### Records for the exercise ###

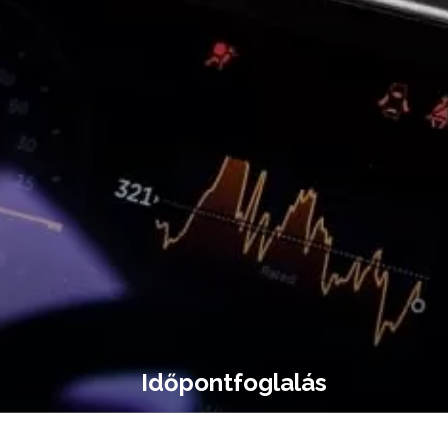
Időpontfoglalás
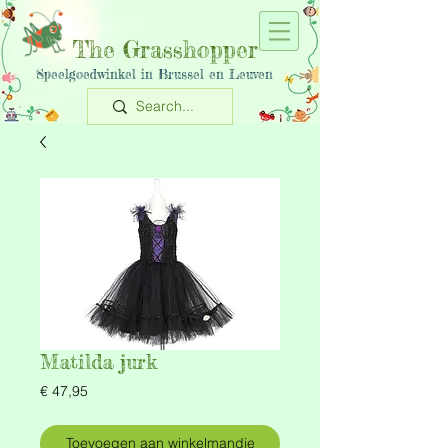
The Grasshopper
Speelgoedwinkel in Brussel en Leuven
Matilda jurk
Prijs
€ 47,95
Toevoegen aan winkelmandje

###
### Records for the exercise ###

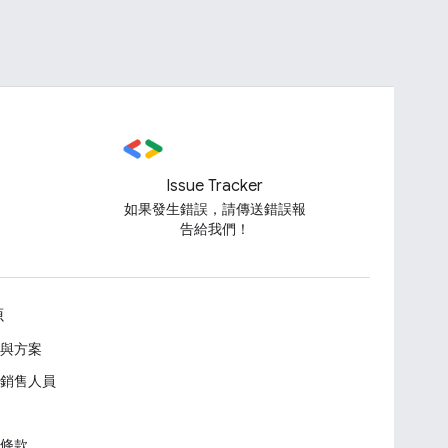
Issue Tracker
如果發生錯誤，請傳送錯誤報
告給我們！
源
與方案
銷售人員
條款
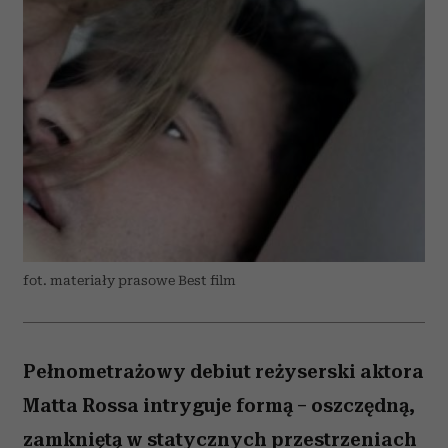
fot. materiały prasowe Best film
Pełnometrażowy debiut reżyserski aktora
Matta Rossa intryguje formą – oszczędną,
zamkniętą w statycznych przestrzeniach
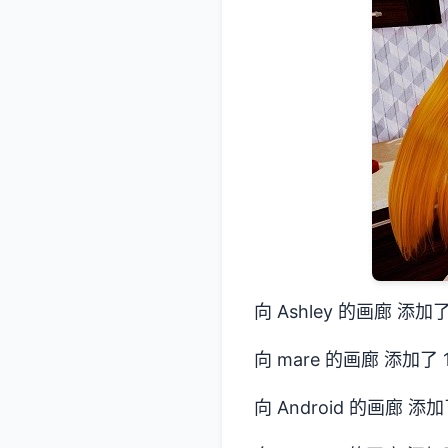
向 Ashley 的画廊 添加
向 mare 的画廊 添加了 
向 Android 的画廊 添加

###

> _Task description_
Repeat the rows from the one containing "The Grasshopper" through the one containing "Toevoegen aan winkelmandje", unchanged and including both.

> _Your solution_
The Grasshopper
Speelgoedwinkel in Brussel en Leuven
Matilda jurk
Prijs
€ 47,95
Toevoegen aan winkelmandje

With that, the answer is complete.